Course

LIT 121A   First Fiction Workshop

Professor

Mathew Johnson

CRN

95055

 

Schedule

Wed Fr        10:30 -11:50 am    OLIN 306

Distribution

OLD: B/F

NEW: PART

This course is for students who propose a commitment to writing and have already written stories or worked toward narrative text of any length. Also, reading of selected writers. Group response, analysis, and evaluation. Discussion of general principles. (Candidates must submit samples of their work before registration, with cover letter, to Prof. Johnson via campus mail by 12:00 pm on Monday, August 22, 2005.)

 

Course

LIT 121B   First Fiction Workshop

Professor

Helon Habila

CRN

95824

 

Schedule

Tu Th  9:00 –10:20 a.m.    OLIN 107

Distribution

OLD: B/F

NEW: PART

See description above.

(Candidates must submit samples of their work before registration, with cover letter, to Prof. Mathew Johnson via campus mail by 12:00 pm on Monday, August 22, 2005.)

 

Course

LIT 123   First Poetry Workshop

Professor

Michael Ives

CRN

95258

 

Schedule

Mon Wed     3:00 -4:20 pm       PRE 128

Distribution

OLD: B/F

NEW: PART

This workshop is for students who strongly desire to experiment with making their own writing a means of learning, both about literature and poetry, and about the discipline of making works of art. Stress is on growth: in the student's own work, and in the individual’s awareness of what sorts of activities, rhythms, and tellings are possible in poetry, and how poets go about learning from their own work.
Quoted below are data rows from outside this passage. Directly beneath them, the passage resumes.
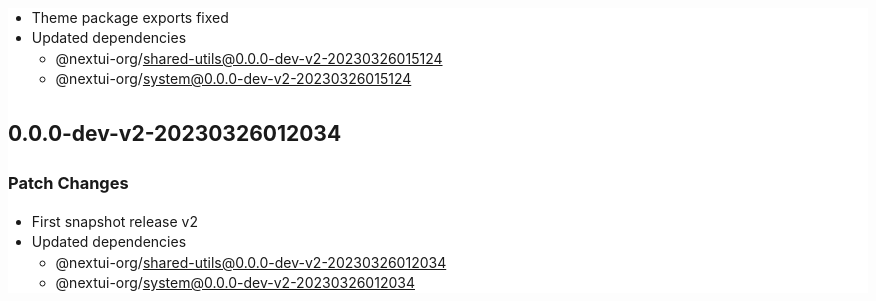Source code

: - Theme package exports fixed
- Updated dependencies
  - @nextui-org/shared-utils@0.0.0-dev-v2-20230326015124
  - @nextui-org/system@0.0.0-dev-v2-20230326015124

## 0.0.0-dev-v2-20230326012034

### Patch Changes

- First snapshot release v2
- Updated dependencies
  - @nextui-org/shared-utils@0.0.0-dev-v2-20230326012034
  - @nextui-org/system@0.0.0-dev-v2-20230326012034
The central work of the course is the student's own writing, along with the articulation, both private and shared, of response to it. Readings will be undertaken in contemporary and traditional poets, according to the needs of the group, toward the development of familiarity with poetic form, poetic movement, and poetic energy. Attendance at various evening poetry readings and lectures is required. (Candidates must submit samples of their work before registration, with cover letter, to Prof. Ives via campus mail by 12:00 pm on Monday, August 22, 2005.)

 

 

Course

LIT 221   Writers Workshop:Prose Fiction

Professor

Mary Caponegro

CRN

95031

 

Schedule

Tu Th          4:00 -5:20 pm       OLIN 101

Distribution

OLD: B/F

NEW: PART

Practice in imaginative writing. Students will present their own work for group response, analysis, and evaluation. Also reading of selected writers. Permission of the instructor is required. (Registration for this class was taken in May.)

 

Course

LIT 222   Writer's Workshop in Poetry

Professor

Robert Kelly

CRN

95257

 

Schedule

Wed Fr        3:00 -4:20 pm       OLIN 101

Distribution

OLD: B/F

NEW: PART

Students present their own work to the group for analysis and response. Readings in contemporary poets and the problematics of poetics. Intended for students who have completed at least one college-level writing workshop. (Registration for this class was taken in May.)

 

Course

LIT 324   Advanced Fiction Workshop

Professor

Mary Caponegro

CRN

95030

 

Schedule

Wed             1:30 -3:50 pm       OLIN 303

Distribution

OLD: F

NEW: PART

A workshop on the composition of short stories, for experienced writers. Students will also read short fiction by established writers, and devote significant time to the composition and revision of their own stories. (Registration for this class was taken in May.)

 

Course

LIT 3304   Writing as Reading as Writing I I: Late Modern

Professor

Ann Lauterbach

CRN

95061

 

Schedule

Th               1:30 -3:50 pm       ASP 302

Distribution

OLD: B/F

NEW: PART

American poetry at mid-century appears to shift away from certain "high" modernist aspirations to a more local, geographical focus; a retrenchment from formal experimentalism, at least until the publication, in 1960, of Donald Allen's "New American Poetry."  We will read poets ranging from Laura Riding to Louis Zukofsky to Allen Ginsberg, and weekly assignments will be made in relation to them.  These assignments will take the form of a poem.  For example, we might read the poems of Langston Hughes, and the assignment might be to write your own "montage of a dream deferred."  The goal of this class is to help you understand the relation between subject and form—the what and the how—in developing your poetics; to help you find a critical vocabulary; to help you discover ways to generate methods for your own writing practice. Weekly writing assignments. One term project. Text: American Poetry The Twentieth Century,  The New American Poetry, Donald Allen, ed  (Registration for this course was taken in May.)